§ **LISTED RECORDS**

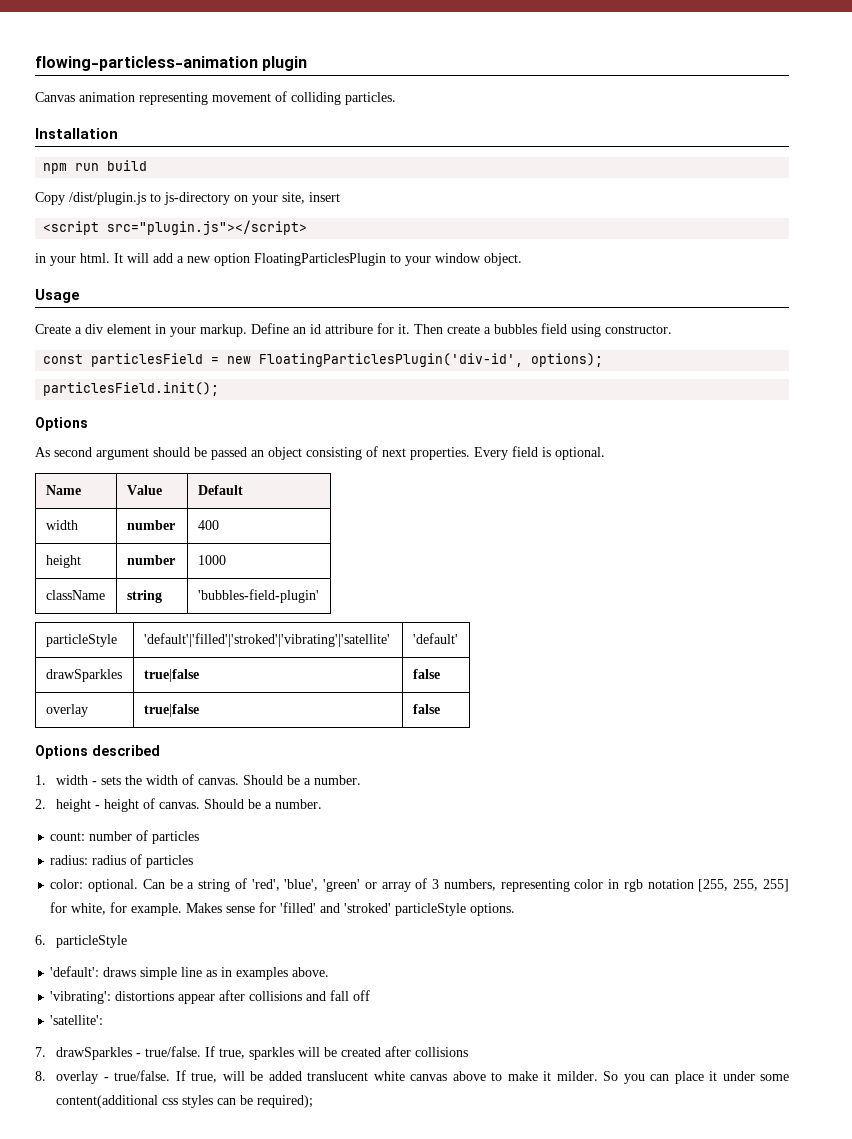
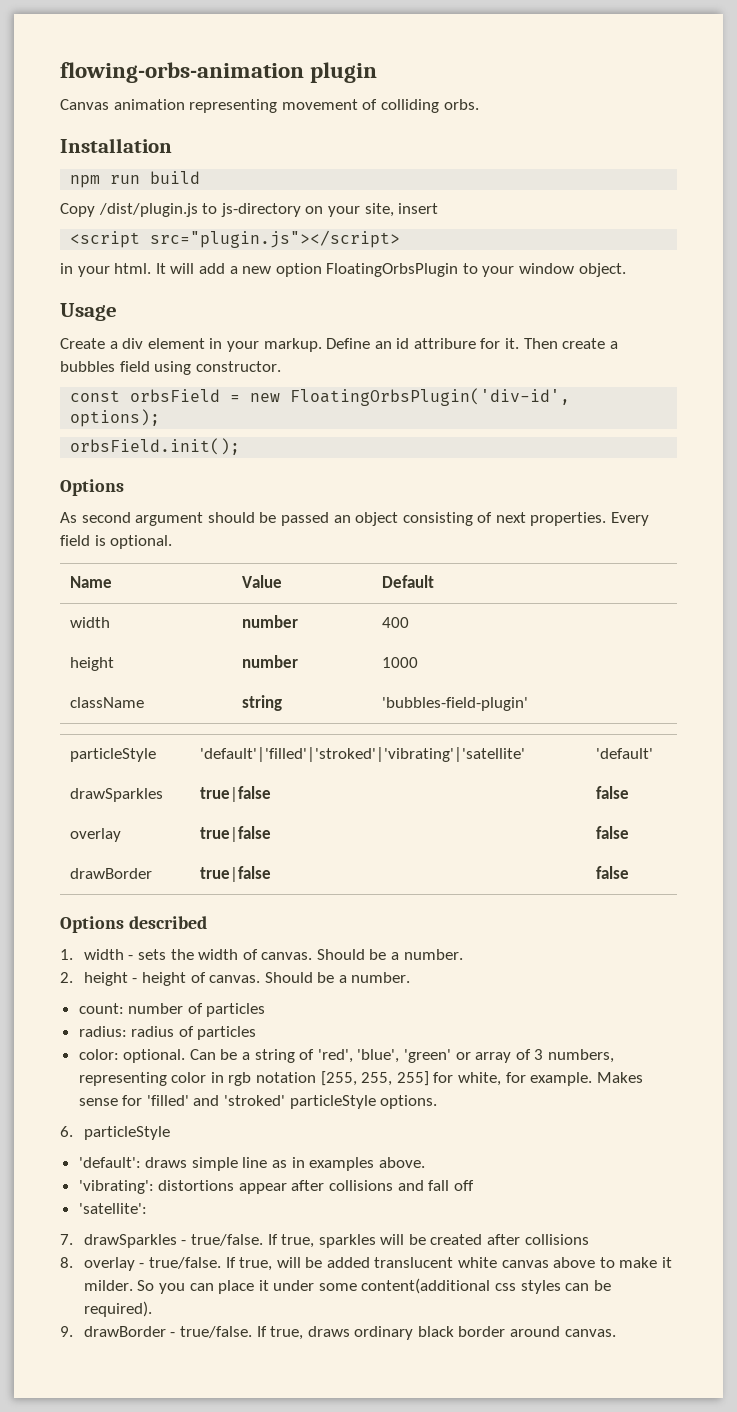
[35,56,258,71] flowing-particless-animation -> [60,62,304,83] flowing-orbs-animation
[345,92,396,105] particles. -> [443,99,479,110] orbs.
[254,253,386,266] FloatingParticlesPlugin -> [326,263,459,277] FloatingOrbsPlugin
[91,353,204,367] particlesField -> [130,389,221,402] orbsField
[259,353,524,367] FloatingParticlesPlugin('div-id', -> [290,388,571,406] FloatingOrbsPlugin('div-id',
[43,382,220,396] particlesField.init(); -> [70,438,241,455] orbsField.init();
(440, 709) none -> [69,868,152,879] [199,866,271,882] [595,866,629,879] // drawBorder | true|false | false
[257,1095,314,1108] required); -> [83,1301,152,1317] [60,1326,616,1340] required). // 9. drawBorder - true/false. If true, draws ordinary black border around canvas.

§ **EXERCISE BRIEF**
Would you give the data above again word for word, skipping any images?

§ **YOUR RESPONSE**
[35,56,258,71] flowing-particless-animation -> [60,62,304,83] flowing-orbs-animation
[345,92,396,105] particles. -> [443,99,479,110] orbs.
[254,253,386,266] FloatingParticlesPlugin -> [326,263,459,277] FloatingOrbsPlugin
[91,353,204,367] particlesField -> [130,389,221,402] orbsField
[259,353,524,367] FloatingParticlesPlugin('div-id', -> [290,388,571,406] FloatingOrbsPlugin('div-id',
[43,382,220,396] particlesField.init(); -> [70,438,241,455] orbsField.init();
(440, 709) none -> [69,868,152,879] [199,866,271,882] [595,866,629,879] // drawBorder | true|false | false
[257,1095,314,1108] required); -> [83,1301,152,1317] [60,1326,616,1340] required). // 9. drawBorder - true/false. If true, draws ordinary black border around canvas.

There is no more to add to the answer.